Stephanie Pappas, Scientific American
Flight
Two budget airlines in Mexico are planning to merge: Grupo Viva Aerobus and Volaris (full name: Controladora Vuela Compañía de Aviación SAB). The proposal has the support of the government, given the hope for more investment in services. However, some are concerned since the merger would result in a behemoth that controls about 70 percent of Mexico’s passenger airline market. Regular airfares in Mexico have risen 37 percent in the past four years. The pair of budget airlines and Aeromexico already combine for a 99 percent market share when it comes to passenger air service.
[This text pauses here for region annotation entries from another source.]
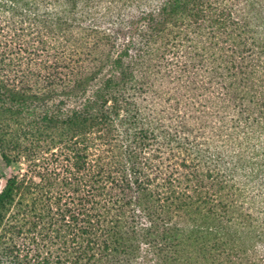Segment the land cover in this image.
Here are the masks:
<instances>
[{
  "label": "trees",
  "instance_id": "trees-1",
  "mask_svg": "<svg viewBox=\"0 0 264 264\" xmlns=\"http://www.w3.org/2000/svg\"><path fill=\"white\" fill-rule=\"evenodd\" d=\"M6 20L33 43L18 63L0 32V69L45 68L81 132L42 172L28 159L39 196L20 171L1 189L15 264H174L194 237L212 264H264V0H0ZM4 78L0 101L44 97Z\"/></svg>",
  "mask_w": 264,
  "mask_h": 264
},
{
  "label": "rangeland",
  "instance_id": "rangeland-1",
  "mask_svg": "<svg viewBox=\"0 0 264 264\" xmlns=\"http://www.w3.org/2000/svg\"><path fill=\"white\" fill-rule=\"evenodd\" d=\"M9 29L12 30L9 31ZM14 31H16L14 35L16 41L13 40L12 48L14 52L17 51V62L19 63L20 60L21 63V59L31 54V50H24L27 45H23V42L32 44V36L19 35L22 32L20 26L17 23L12 25L6 20V22L0 24V32L4 35L1 38L3 43L8 40L9 35ZM2 46L4 47L3 44H1ZM1 50L3 49L1 48ZM22 63V67L17 64L16 67L9 69V72L0 69V78H8L3 86L11 92H17L18 95L28 93L41 96L44 94V97L30 100L24 109L18 103L11 104L5 100L0 101V191L5 186L8 178L14 177L17 182V173L20 171L19 178L23 179L25 185H27V188L24 189L25 192H23L26 201H28L39 196L34 186L41 181L28 167L30 165L28 159L40 165L39 168L42 172L47 167V159L53 153L64 150L70 138H80L81 132L76 127L71 128L63 122L68 110L75 107L74 99H69L63 93L62 87L52 93H45L48 89V85L44 80L47 70L41 67L28 66L27 60ZM162 85H168L167 81H163ZM147 98L149 103L154 101L149 96ZM155 101V103L160 102V99L157 98ZM154 105L156 106V104ZM54 115H59L60 120L54 121L52 119ZM65 151L67 150L65 149ZM28 189L31 192H28ZM258 190L253 187L250 200L242 199L241 205L243 208L251 212L257 209L251 201L255 205L260 204V197L257 196ZM79 195L80 193L76 192L74 196L77 198ZM19 197L20 195H17L16 190L13 203L6 207L3 213L5 217L0 222V264H15L14 255H16V251L5 253L7 251L6 247L11 246L14 249V244L17 245V213L21 212V208L17 204ZM252 206L254 209H252ZM18 216L20 217L21 214H18ZM197 238L199 240L194 237L183 242L190 259L184 260L180 255L174 264H212L216 262L213 256L210 254L208 256V252L211 251L210 242L209 244L206 242L202 247L204 239ZM209 239L214 241L212 237ZM178 249L182 251L183 247ZM259 250V255H262V259H264V245H260Z\"/></svg>",
  "mask_w": 264,
  "mask_h": 264
}]
</instances>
Juan Pablo Spinetto, Bloomberg
Wizards
Hasbro made $4.7 billion in 2025, but the profits for the toymaker largely came from Wizards of the Coast, which makes Magic: The Gathering cards as well as the Dungeons & Dragons product line. All told, Wizards of the Coast saw revenues up 45 percent, with Magic up 59 percent year over year. The $1.01 billion in operating profit from the Wizards division constituted the bulk of the entire company’s operating profit of $1.14 billion, with Wizards pulling an eye-watering 46 percent operating margin.
Colostrum
The first milk from a breastfeeding mammal is known as colostrum, which contains nutrients and antibodies that are essential for the newborn’s immune system. A new trend has emerged: consuming the colostrum of cows, which advocates claim has a number of health and beauty benefits related to the aforementioned advantages. It’s still a generally small section of the broader supplement industry, but the growth has been remarkable. In the 52 weeks ending January 3, 2026, consumers in the United States spent $19 million on colostrum supplements and another $3 million on supplements that count it as one of several ingredients. Thats more than 3,000 percent of the $612,000 spent two years before. The vibe is that this is very much the start of something, as other supplements — melatonin, for instance, a $1 billion business in 2025 — see growth slow.